Current AI models struggle with truly understanding 3D scenes. Existing attempts to fix this usually focus on either improving how the model *sees* the image – by adding extra information like depth maps or object outlines – or improving the model’s *reasoning* abilities, like by training it to answer questions about spatial arrangements. These approaches treat perception and reasoning as separate issues, and don't allow the model to learn how they connect.
What's the solution?
The researchers created a new model called COOPER. COOPER is designed to learn both how to generate helpful visual information (like depth and outlines) *and* how to use that information to reason about space in an ongoing, back-and-forth process. It's trained in two steps: first to create the extra visual information, and then to use that information to improve its spatial reasoning skills.
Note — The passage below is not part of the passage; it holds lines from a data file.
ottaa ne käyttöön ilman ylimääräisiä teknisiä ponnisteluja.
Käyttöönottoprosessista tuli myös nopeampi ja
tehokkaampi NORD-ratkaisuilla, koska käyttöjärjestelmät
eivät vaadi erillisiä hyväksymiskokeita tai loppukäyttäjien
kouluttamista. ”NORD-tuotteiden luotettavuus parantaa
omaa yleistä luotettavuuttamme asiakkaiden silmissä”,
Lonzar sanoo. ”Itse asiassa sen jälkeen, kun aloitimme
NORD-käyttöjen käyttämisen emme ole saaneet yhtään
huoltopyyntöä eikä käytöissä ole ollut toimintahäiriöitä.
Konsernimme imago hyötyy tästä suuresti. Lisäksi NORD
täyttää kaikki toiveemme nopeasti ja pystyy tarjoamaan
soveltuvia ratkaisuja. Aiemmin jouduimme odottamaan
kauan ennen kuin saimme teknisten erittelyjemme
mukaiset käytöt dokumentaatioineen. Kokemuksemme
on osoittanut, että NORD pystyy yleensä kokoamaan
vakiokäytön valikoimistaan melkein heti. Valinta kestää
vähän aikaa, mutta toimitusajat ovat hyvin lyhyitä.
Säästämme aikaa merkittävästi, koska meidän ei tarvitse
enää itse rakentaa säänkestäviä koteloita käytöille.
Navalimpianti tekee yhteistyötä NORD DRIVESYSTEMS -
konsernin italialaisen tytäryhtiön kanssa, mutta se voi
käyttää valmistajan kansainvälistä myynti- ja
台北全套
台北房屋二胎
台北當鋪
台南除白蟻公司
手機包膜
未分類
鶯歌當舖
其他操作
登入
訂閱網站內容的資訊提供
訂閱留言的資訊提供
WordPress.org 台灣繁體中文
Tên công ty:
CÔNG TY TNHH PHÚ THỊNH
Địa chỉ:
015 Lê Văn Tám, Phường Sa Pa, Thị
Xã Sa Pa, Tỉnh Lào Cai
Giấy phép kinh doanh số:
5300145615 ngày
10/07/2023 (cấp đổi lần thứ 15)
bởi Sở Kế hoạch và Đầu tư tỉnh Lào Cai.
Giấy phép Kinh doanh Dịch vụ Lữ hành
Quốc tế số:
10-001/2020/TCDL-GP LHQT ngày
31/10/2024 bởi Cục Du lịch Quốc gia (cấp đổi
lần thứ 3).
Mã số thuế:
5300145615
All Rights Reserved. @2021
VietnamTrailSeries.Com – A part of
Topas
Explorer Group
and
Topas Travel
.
This allows the model to improve its understanding of space by actively generating and using additional visual cues.
Why it matters?
This work is important because it shows that a single AI model can learn to both perceive spatial information more effectively and reason about it more accurately. The fact that even just learning to *create* the extra visual information improved spatial understanding suggests that the model is developing a deeper, more internal understanding of 3D space, which could lead to more capable and reliable AI systems.
Abstract
Visual Spatial Reasoning is crucial for enabling Multimodal Large Language Models (MLLMs) to understand object properties and spatial relationships, yet current models still struggle with 3D-aware reasoning. Existing approaches typically enhance either perception, by augmenting RGB inputs with auxiliary modalities such as depth and segmentation, or reasoning, by training on spatial VQA datasets and applying reinforcement learning, and thus treat these two aspects in isolation. In this work, we investigate whether a unified MLLM can develop an intrinsic ability to enhance spatial perception and, through adaptive interleaved reasoning, achieve stronger spatial intelligence. We propose COOPER, a unified MLLM that leverages depth and segmentation as auxiliary modalities and is trained in two stages to acquire auxiliary modality generation and adaptive, interleaved reasoning capabilities. COOPER achieves an average 6.91\% improvement in spatial reasoning while maintaining general performance. Moreover, even a variant trained only for auxiliary modality generation attains a 7.92\% gain on distance and size estimation, suggesting that learning to generate auxiliary modalities helps internalize spatial knowledge and strengthen spatial understanding.